Exclude all pictures. Then restate, word for word, the entries from the first line through the line that contains "#### April 10".

===== INFORMATION SUPPLIED =====

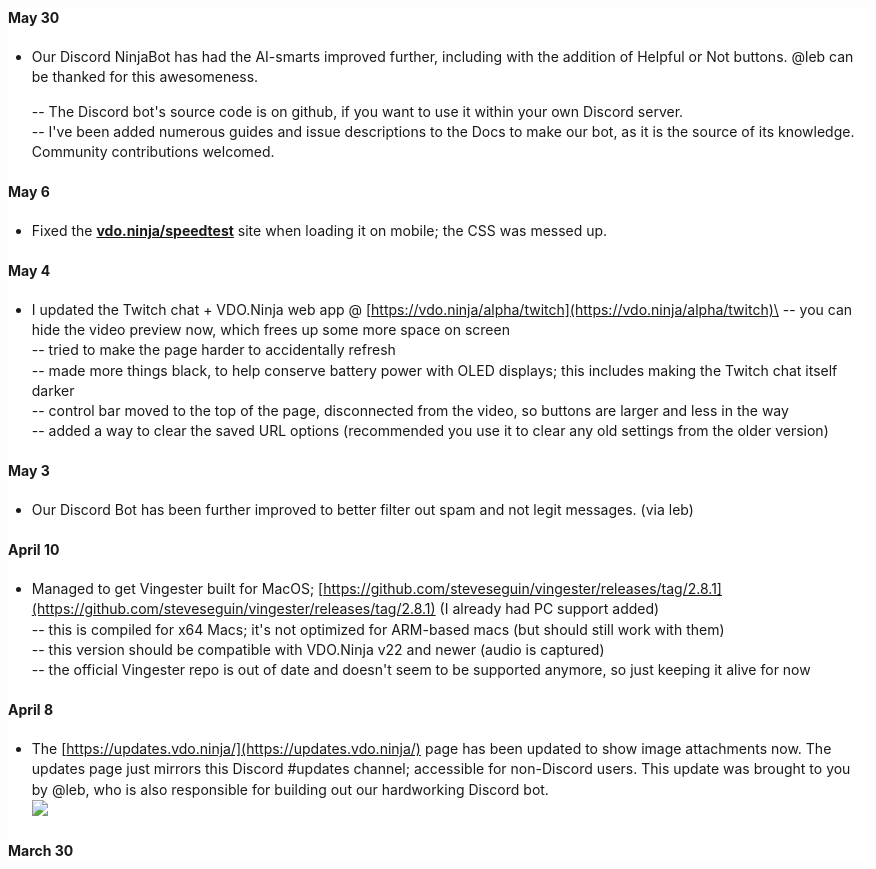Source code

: #### May 30

*   Our Discord NinjaBot has had the AI-smarts improved further, including with the addition of Helpful or Not buttons. @leb can be thanked for this awesomeness.

    \-- The Discord bot's source code is on github, if you want to use it within your own Discord server.\
    \-- I've been added numerous guides and issue descriptions to the Docs to make our bot, as it is the source of its knowledge. Community contributions welcomed.

#### May 6

* Fixed the [**vdo.ninja/speedtest**](https://vdo.ninja/speedtest) site when loading it on mobile; the CSS was messed up.

#### May 4

* I updated the Twitch chat + VDO.Ninja web app @ [https://vdo.ninja/alpha/twitch](https://vdo.ninja/alpha/twitch)\
  \-- you can hide the video preview now, which frees up some more space on screen\
  \-- tried to make the page harder to accidentally refresh\
  \-- made more things black, to help conserve battery power with OLED displays; this includes making the Twitch chat itself darker\
  \-- control bar moved to the top of the page, disconnected from the video, so buttons are larger and less in the way\
  \-- added a way to clear the saved URL options (recommended you use it to clear any old settings from the older version)

#### May 3

* Our Discord Bot has been further improved to better filter out spam and not legit messages. (via leb)

#### April 10

* Managed to get Vingester built for MacOS; [https://github.com/steveseguin/vingester/releases/tag/2.8.1](https://github.com/steveseguin/vingester/releases/tag/2.8.1) (I already had PC support added)\
  \-- this is compiled for x64 Macs; it's not optimized for ARM-based macs (but should still work with them)\
  \-- this version should be compatible with VDO.Ninja v22 and newer (audio is captured)\
  \-- the official Vingester repo is out of date and doesn't seem to be supported anymore, so just keeping it alive for now

#### April 8

* The [https://updates.vdo.ninja/](https://updates.vdo.ninja/) page has been updated to show image attachments now. The updates page just mirrors this Discord #updates channel; accessible for non-Discord users. This update was brought to you by @leb, who is also responsible for building out our hardworking Discord bot.\
  ![](<../.gitbook/assets/image (7) (4).png>)

#### March 30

=====

# TASK SOLUTION:
Source code

: #### May 30

*   Our Discord NinjaBot has had the AI-smarts improved further, including with the addition of Helpful or Not buttons. @leb can be thanked for this awesomeness.

    \-- The Discord bot's source code is on github, if you want to use it within your own Discord server.\
    \-- I've been added numerous guides and issue descriptions to the Docs to make our bot, as it is the source of its knowledge. Community contributions welcomed.

#### May 6

* Fixed the [**vdo.ninja/speedtest**](https://vdo.ninja/speedtest) site when loading it on mobile; the CSS was messed up.

#### May 4

* I updated the Twitch chat + VDO.Ninja web app @ [https://vdo.ninja/alpha/twitch](https://vdo.ninja/alpha/twitch)\
  \-- you can hide the video preview now, which frees up some more space on screen\
  \-- tried to make the page harder to accidentally refresh\
  \-- made more things black, to help conserve battery power with OLED displays; this includes making the Twitch chat itself darker\
  \-- control bar moved to the top of the page, disconnected from the video, so buttons are larger and less in the way\
  \-- added a way to clear the saved URL options (recommended you use it to clear any old settings from the older version)

#### May 3

* Our Discord Bot has been further improved to better filter out spam and not legit messages. (via leb)

#### April 10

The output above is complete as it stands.